**Text provided**
[Start of Attachment]

Upright or Roman Lettering
  5-53. Identifies features that are dry at highwater.
Slanting or Italic Lettering
  5-54. Identifies submerged or floating hydrographic features (this does not include sounding figures, showing depth).

Figure 5-16. Chart Legend

Figure 5-17. Edition Number on Chart

  5-55. Depth is shown on a chart by many small printed figures, indicating the depth of water at that point in either feet or fathoms. A few charts may mix these units, using feet in the shallower areas and fathoms offshore in deeper waters.
  5-56. Some of the newer charts being published by DMAHTC, and to a lesser extent by NOAA, will have soundings and land measurements shown in meters. Therefore, always check the legend of the chart to be sure of the units used for measurement.
  5-57. There are many symbols and abbreviations used on charts (see Appendix A for nautical chart symbols and abbreviations). These symbols and abbreviations are a type of graphic shorthand to tell you the physical characteristics of the area and the details of the available aids to navigation. Depending on the series or scale of chart used; these symbols and abbreviations are standardized, but are subject to some variation. On large-scale charts, the characteristics of lights are shown (see Table 5-1).

Table 5-1. Characteristics of Lights

Character Gp F1 group flashing
Color R red
Period (2) 10 sec two flashes every 10 seconds
Height 160 ft 160 feet
Range 19M 19 nautical miles
Number "6" light number 6

Note: The chart legend for this light would appear as follows: Gp F1 R(2) 10 sec 160 ft 19 M "6".

  5-58. The United States Nautical Chart Numbering System applies to all nautical charts produced by the DMAHTC and NOAA. The chart numbering system provides a simple method of identifying each chart by number. This number shows, in general, the geographical region and scale range in which the chart falls. Charts numbered with one to five digits are shown in Table 5-2.

Table 5-2. Chart Numbering System (One to Five Digits)

1 ONE (1-9) No scale involved
2 TWO (10-99) 1:9,000,001 and smaller
3 THREE (100-999) 1:2,000,001 to 1:9,000,000
4 FOUR (5,000-9,999) Nonnavigational type
5 FIVE (11,000-99,999) 1:2,000,000 and larger

  5-59. From the list indicating number of digits and associated scale, four categories of charts exist. Each category contains clues to the location and scale range of the chart.

[End of Attachment]

**Data under study**
[Start of Attachment]

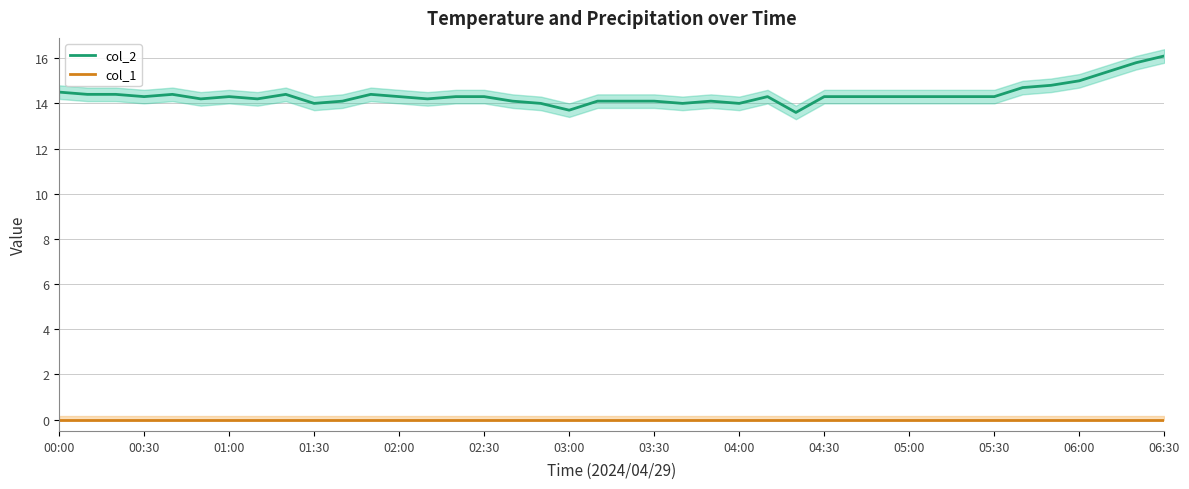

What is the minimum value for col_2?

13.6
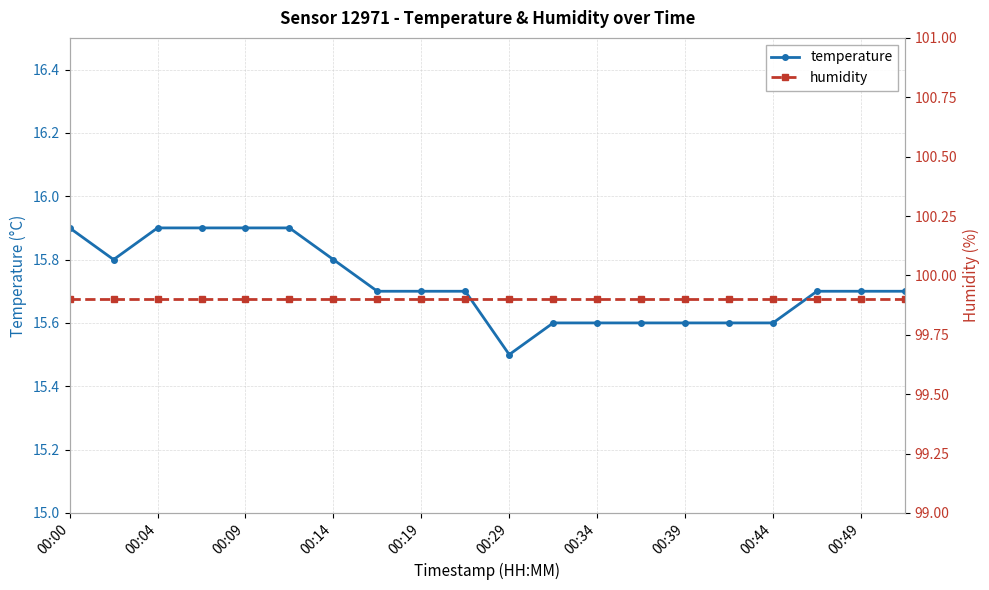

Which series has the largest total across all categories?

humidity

[End of Attachment]
[Start of Attachment]

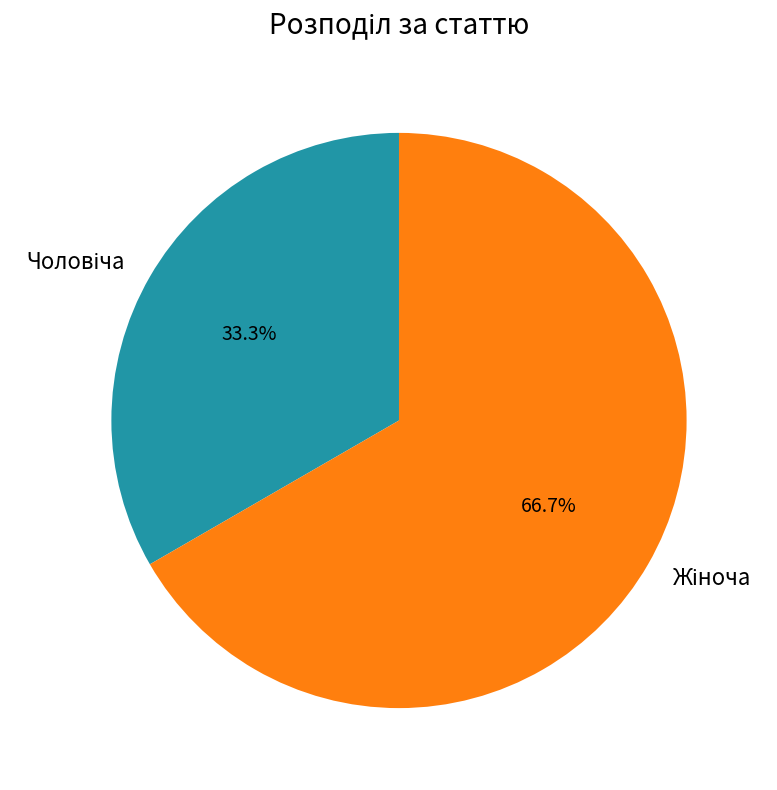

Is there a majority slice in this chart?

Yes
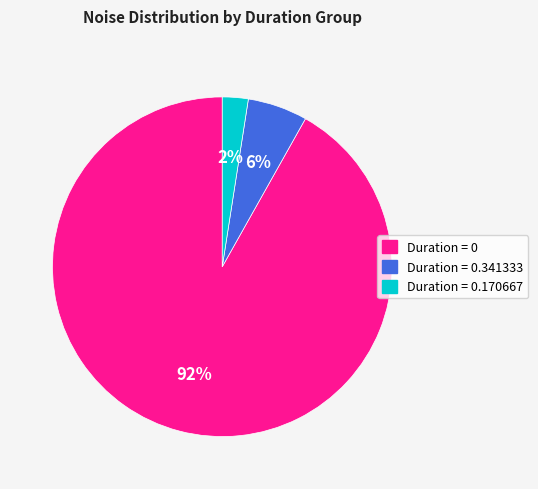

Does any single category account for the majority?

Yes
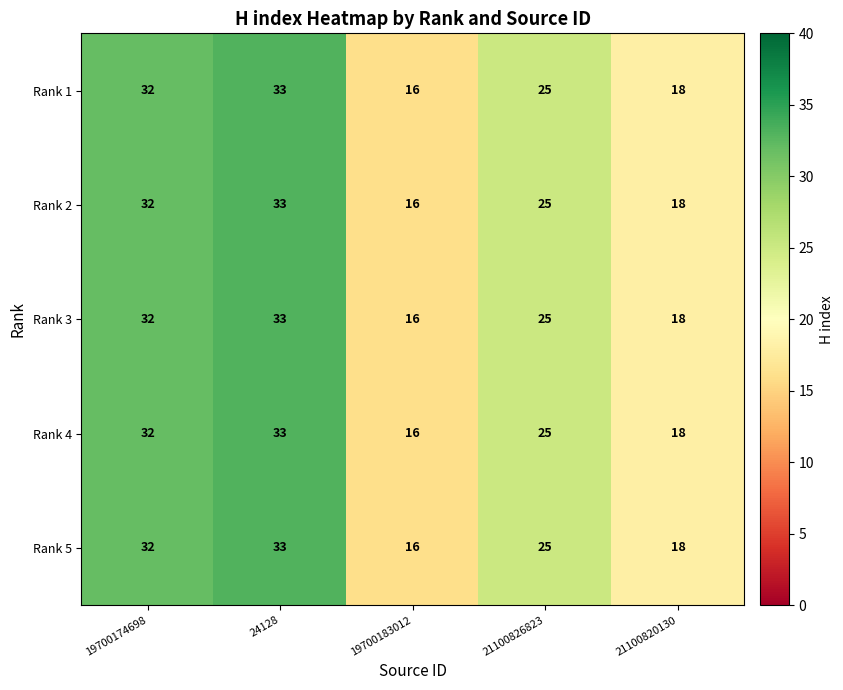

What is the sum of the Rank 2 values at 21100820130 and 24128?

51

[End of Attachment]

**Requirement 1**
According to the nautical chart text, what does slanting or italic lettering identify on a chart?
**Requirement 2**
Carry on the nautical chart text from its final sentence.
The data have no connection to the nautical chart text.

**Task output 1**
Submerged or floating hydrographic features, not including sounding figures showing depth.

**Task output 2**
Charts With One-Digit Numbers
  5-60. These charts have no scale and include charts showing nautical chart symbols and abbreviations, national flags and ensigns, and international flags and pennants with Morse symbols.
Charts With Two- and Three-Digit Numbers
  5-61. These are general charts, based on the nine "ocean basin" concept (see Figure 5-18).

Figure 5-18. World Ocean Basins Area

5-62. The first digit in the category denotes the ocean basin which the chart covers. Two-digit numbers (10-99) are used for charts with a scale of 1:9,000,001 and smaller. The three-digit numbers (100-999) indicate charts with a scale between 1:2,000,001 and 1:9,000,000. An exception to the scale concept is the series of position plotting sheets, which have a scale larger than 1:2,000,000. These plotting sheets have been included in the three-digit number category because they cover ocean basins of 360 of longitude. Since the Mediterranean (basin 3), the Caribbean (basin 4), and the Indian Ocean (basin 7), for example, are small in size, an exception to the ocean basin concept exists. There is no chart smaller in scale than 1:9,000,000 in these areas. The two-digit numbers 30 to 49 and 70 to 79 are used for special world charts that cannot have the first digit indicating an ocean basin, such as the Magnetic Inclination or Dip, chart (30); Magnetic Variation, chart (42); and the Standard Time Zone Chart of the World, chart (76).
Nonnavigational Charts With Four-Digit Numbers
  5-63. These are special-purpose chart series such as chart 5006, Chart of the World, Longitude 172 W to 15 E; and chart 5090, Maneuvering Board.
Charts With Five-Digit Numbers
  5-64. Since the charts in this category have a scale range of 1:2,000,000 and larger, the "ocean basin" concept loses significance, so another system was adopted, based on the world now divided into nine regions as shown in Table 5-3.

Table 5-3. World Regions


  5-65. The five-digit category contains all the large-scale charts of the world. These are the primary nautical charts. The first of the five digits indicates the region in which the chart is depicted, the second digit indicates a geographical subregion within the region, and the last three digits identify the geographical order of the chart within the subregion.
  5-66. Charts are one of the most important aids to the navigator, and they must be treated as such. Charts should be kept dry and clean.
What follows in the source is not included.